Howard Hawks, maybe the best director Hollywood has ever seen, took a screen play by William Faulkner based on a Raymond Chandler book, and made maybe the best movie of all time. Two stars with chemistry in their prime (Bogart and Bacall), a great plot, crackling dialog, and a great pace make this a cinematic treat 67 years later.

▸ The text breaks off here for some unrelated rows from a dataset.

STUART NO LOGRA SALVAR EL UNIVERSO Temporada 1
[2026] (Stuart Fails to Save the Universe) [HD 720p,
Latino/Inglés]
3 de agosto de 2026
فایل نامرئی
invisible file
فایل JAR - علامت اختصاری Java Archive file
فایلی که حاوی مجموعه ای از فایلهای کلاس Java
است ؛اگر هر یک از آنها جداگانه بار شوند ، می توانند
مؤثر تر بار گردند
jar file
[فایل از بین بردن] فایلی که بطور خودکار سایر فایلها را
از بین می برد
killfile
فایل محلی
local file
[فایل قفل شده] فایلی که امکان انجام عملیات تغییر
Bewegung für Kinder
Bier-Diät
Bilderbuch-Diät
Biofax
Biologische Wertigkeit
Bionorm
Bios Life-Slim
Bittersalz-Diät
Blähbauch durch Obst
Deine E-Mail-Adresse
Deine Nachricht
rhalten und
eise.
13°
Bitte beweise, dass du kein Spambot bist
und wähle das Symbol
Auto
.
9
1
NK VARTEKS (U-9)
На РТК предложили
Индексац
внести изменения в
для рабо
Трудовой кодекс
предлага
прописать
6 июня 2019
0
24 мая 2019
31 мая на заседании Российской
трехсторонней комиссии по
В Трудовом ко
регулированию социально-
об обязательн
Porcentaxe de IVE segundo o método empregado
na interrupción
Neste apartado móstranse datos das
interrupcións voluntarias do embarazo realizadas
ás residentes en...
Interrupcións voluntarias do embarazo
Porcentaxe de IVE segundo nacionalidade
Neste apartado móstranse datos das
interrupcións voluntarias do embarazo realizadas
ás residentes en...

Roger Ebert talks about what makes it such a classic:
As for the 1946 version that we have been watching all of these years, it is one of the great film noirs, a black-and-white symphony that exactly reproduces Chandler's ability, on the page, to find a tone of voice that keeps its distance, and yet is wry and humorous and cares. Working from Chandler's original words and adding spins of their own, the writers (William Faulkner, Jules Furthman and Leigh Brackett) wrote one of the most quotable of screenplays: It's unusual to find yourself laughing in a movie not because something is funny but because it's so wickedly clever. (Marlowe on the "nymphy" kid sister: "She tried to sit in my lap while I was standing up.") Unlike modern crime movies which are loaded with action, "The Big Sleep" is heavy with dialogue–the characters talk and talk, just like in the Chandler novels; it's as if there's a competition to see who has the most verbal style.

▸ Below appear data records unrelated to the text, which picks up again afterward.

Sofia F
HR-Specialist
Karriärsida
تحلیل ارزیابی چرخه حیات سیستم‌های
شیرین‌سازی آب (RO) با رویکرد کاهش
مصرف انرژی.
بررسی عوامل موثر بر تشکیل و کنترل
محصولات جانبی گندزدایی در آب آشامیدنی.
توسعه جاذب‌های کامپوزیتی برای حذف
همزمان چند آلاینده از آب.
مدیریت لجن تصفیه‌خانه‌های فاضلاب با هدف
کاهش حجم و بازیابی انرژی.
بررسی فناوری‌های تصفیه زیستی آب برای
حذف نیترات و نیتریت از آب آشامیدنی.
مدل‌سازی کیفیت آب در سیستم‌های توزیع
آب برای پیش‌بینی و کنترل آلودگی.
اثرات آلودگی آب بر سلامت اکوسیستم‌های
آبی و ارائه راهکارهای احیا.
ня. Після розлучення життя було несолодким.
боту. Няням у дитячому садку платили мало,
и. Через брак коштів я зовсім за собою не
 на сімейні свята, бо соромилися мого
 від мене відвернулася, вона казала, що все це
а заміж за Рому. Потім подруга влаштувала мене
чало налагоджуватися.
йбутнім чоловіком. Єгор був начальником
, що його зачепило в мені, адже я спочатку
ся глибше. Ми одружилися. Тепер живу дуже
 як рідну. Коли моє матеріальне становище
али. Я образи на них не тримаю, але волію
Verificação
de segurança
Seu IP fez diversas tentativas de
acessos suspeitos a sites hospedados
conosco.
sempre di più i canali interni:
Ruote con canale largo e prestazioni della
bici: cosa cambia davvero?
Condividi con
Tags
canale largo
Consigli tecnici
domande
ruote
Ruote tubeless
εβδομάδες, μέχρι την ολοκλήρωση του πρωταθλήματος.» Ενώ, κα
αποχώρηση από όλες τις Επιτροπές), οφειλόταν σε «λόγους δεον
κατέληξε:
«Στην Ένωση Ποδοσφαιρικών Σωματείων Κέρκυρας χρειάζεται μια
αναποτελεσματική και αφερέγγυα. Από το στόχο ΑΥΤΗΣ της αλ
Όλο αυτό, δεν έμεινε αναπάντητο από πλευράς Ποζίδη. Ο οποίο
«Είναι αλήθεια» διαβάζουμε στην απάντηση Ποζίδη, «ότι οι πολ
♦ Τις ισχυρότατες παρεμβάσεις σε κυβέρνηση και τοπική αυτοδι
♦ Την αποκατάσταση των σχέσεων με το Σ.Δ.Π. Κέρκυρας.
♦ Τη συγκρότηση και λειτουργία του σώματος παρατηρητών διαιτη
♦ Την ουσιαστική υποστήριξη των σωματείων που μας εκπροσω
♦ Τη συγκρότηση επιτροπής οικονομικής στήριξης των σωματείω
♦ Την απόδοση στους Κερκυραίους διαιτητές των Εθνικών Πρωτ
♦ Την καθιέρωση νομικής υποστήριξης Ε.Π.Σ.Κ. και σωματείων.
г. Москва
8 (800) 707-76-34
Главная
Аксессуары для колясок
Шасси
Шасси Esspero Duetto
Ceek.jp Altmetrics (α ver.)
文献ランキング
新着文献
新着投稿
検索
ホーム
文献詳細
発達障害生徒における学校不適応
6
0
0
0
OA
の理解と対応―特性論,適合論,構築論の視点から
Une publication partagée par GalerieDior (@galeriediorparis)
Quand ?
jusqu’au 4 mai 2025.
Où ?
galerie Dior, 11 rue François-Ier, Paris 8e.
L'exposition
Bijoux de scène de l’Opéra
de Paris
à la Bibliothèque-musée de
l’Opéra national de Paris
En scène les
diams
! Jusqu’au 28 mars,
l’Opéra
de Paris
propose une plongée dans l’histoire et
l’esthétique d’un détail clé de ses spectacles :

Joel Vogel on IMDB outlines the complex plot:
Summoned by the dying General Sternwood, Philip Marlowe is asked to deal with several problems that are troubling his family. Marlowe finds that each problem centers about the disappearance of Sternwood's favoured employee who has left with a mobster's wife. Each of the problems becomes a cover for something else as Marlowe probes.